In the course of five decades, the industry has slashed costs and simplified investing for millions, and is continuing to grab market share from discretionary managers. Yet within markets are vast differences in both performance and risk -- even in the same types of index.

Among U.S. ETFs targeting value shares last year, for example, there was a 30 percentage point difference in performance between the best and the worst returning funds. Fees, strategy and structure can all vary wildly.

To make its assessments, The Index Standard looks at how long a gauge has been live and whether the rules are available. The firm considers historical drawdowns and how long it’s taken for the gauge to recover, and whether there are a lot of fat tails in its performance -- all with the goal of rating benchmarks within their peer group.

Black built a computer program that looks at 35 factors, with a main focus on index design and an emphasis on complexity and diversification.

“If we see too many parameters, that’s a bad thing,” he said.

Famous Friends

The focus on simplicity is ironic, given Black’s background.

The 48-year-old had a thriving career collaborating with figures like Shiller and famed investor Joel Greenblatt on complicated, high-octane benchmarks at Barclays.

Black says misunderstanding and confusion about benchmarks has been intensifying for years as they grow more ubiquitous. Now a typical annuity product sold in the U.S. can track an index following 15 ETFs, feature AI or machine learning, and target a specific level of volatility at the same time, he said.

“That index is being sold to your average adviser in the Midwest,” Black said.

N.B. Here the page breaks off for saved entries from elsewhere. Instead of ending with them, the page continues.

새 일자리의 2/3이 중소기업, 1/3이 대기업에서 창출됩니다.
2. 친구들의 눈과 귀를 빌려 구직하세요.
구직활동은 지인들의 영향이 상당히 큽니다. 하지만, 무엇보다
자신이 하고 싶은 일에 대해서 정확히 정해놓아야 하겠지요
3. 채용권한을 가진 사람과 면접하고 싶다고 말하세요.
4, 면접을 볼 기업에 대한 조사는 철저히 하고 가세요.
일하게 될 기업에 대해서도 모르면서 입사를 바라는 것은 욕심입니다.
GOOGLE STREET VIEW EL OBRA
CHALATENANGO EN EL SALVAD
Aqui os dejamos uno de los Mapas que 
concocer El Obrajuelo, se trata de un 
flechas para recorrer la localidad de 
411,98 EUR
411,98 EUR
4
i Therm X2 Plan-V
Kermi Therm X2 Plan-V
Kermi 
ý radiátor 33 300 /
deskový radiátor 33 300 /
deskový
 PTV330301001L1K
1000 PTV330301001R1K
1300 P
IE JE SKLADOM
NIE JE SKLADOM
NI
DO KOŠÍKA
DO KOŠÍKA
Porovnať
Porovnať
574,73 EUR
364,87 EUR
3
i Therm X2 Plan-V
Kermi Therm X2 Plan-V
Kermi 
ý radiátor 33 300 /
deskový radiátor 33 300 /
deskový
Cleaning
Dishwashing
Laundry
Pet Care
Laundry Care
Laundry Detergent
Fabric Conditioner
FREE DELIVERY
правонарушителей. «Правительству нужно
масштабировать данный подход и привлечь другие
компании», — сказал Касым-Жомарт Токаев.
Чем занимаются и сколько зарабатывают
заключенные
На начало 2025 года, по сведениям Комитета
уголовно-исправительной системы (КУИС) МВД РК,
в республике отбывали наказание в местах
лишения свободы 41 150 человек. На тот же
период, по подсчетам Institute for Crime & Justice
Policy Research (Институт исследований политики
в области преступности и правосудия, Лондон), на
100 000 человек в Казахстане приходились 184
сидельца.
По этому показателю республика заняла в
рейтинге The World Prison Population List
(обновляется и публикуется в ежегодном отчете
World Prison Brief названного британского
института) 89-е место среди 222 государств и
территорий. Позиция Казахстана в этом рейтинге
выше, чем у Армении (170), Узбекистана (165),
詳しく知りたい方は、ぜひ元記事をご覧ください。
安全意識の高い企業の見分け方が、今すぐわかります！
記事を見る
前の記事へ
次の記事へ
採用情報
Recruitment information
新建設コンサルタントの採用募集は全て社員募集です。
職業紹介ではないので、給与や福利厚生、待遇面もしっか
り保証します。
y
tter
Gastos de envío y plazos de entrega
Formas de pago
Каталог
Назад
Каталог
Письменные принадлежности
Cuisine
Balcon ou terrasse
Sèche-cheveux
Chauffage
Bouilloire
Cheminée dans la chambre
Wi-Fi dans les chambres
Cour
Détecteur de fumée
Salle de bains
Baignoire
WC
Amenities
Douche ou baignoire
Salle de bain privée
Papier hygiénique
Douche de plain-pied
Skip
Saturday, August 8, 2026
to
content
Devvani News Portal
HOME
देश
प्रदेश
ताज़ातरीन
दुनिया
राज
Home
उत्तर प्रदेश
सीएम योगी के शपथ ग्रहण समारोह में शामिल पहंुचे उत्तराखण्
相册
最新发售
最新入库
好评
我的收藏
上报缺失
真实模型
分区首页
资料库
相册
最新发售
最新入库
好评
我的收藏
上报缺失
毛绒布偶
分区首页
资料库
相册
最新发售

It’s perhaps no surprise then that the fledgling New York-based firm has found the most traction in the U.S. insurance industry, where fiendishly complex indexes have become the norm in the multi-billion dollar market for fixed index annuities.

Black sees plenty of opportunity coming from the ETF world, where the indexes underpinning funds are getting ever wilder and weirder. Buffered ETFs for instance, which have attracted billions of dollars, use strategies borrowed from structured products to help investors protect against crashes and generate yield.

“Market conditions are driving innovation,” said Black. “But we’ll probably reach some point where it gets too complex.”